I'm not a very sentimental person, really. Even when I was pregnant, I wasn't especially weepy over Hallmark commercials or old people walking down the street holding hands. I'm just not very sappy. There are exceptions, of course - I got all misty-eyed fifteen minutes ago watching that youtube-marriage-proposal-video by some guy named Ian, who is indeed, a romantic bad-ass - but, for the most part, I'm a realist. I haven't gotten particularly more emotional since I had a baby, either. I don't know why this is, but there you have it.
I know perfectly well that all kinds of babies come into the world when they are not particularly wanted, or loved, or understood. It's ridiculous to imagine that every child born in this world is born into a delighted, happy family eager to welcome it home. Children are abused, and neglected, in a million horrible and unimaginable ways, and this has always been terrible, and always will be.
So I am not trying to be cheesy and greeting-card-saccharine when I say that, very often since my daughter was born, my first thought when I see Homeless Guy By the Freeway Entrance is, "where is your mom?" Everybody is somebody's baby. I wonder where he grew up; whether he was loved, wanted, welcomed, cherished. What his first birthday celebration was like. His first day of school. Whether anybody kept his first pair of shoes and the art project he made for Mother's Day in second grade. Whether somebody tucked him into bed at night and read him stories and told him they loved him to the moon and back.
Maybe not. Maybe his childhood was a hell, not a paradise, and home a place he was perfectly happy to walk away from as soon as possible.

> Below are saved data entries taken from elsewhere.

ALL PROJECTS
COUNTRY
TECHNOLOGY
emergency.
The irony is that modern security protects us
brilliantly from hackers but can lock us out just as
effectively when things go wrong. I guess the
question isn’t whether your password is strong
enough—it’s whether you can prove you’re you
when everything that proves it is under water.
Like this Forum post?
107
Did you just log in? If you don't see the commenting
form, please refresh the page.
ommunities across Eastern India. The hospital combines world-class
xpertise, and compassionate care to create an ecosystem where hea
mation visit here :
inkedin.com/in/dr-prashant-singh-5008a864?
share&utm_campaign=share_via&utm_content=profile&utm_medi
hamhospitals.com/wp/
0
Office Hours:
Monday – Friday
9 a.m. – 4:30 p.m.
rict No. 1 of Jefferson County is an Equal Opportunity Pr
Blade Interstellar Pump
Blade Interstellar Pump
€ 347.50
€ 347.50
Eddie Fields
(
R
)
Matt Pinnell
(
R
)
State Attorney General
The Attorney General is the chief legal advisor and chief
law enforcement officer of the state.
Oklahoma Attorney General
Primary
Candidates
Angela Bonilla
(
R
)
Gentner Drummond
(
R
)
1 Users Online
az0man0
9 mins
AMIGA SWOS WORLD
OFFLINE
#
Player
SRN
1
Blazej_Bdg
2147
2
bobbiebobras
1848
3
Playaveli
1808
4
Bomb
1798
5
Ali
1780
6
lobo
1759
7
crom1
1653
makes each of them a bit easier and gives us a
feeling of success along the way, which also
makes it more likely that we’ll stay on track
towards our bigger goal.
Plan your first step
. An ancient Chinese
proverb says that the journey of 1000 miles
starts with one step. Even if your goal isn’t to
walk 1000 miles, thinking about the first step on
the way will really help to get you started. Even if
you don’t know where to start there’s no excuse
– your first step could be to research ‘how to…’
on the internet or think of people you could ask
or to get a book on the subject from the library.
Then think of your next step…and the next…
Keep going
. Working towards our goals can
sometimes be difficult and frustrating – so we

Or maybe he was loved and nurtured and somewhere, somebody still has his baby shoes - but he was ill in such a way that he couldn't stay in his family, so he is standing by the freeway instead, hoping somebody will give him enough to eat and sleep. Or possibly get drunk. (See? Not sentimental.)
Yesterday, a few miles from where I live, someone who suffers from mental illness took a gun, went into a coffee shop, shot several people, carjacked and killed someone else, and finally shot himself. His family, being interviewed today, says that they tried and tried to get him help. If you have ever tried to get help for a mentally ill family member or friend, you know: this is not easy. You can't force it on anyone. And there are not a lot of safety nets out there.
What this guy did was awful. There's no excuse for it. There's no way to make it anything less than a reprehensible crime, for which he is responsible.
And yet he, too, was somebody's baby. Today I am thinking about his mother, along with the other grieving mothers, who are holding onto those first grade art projects and baby shoes. I hold my own daughter and I think about how lost I would be if something happened to her - if she went into a coffee shop one sunny Wednesday and never came out - and how deeply dark and awful it would be if I lost her, instead, to an illness that turned her into someone I no longer recognize. What would we do? Would there be anybody to help?
I don't have answers to any of this, except that I hope and pray my baby grows up to help turn this world into a less broken place than it feels today.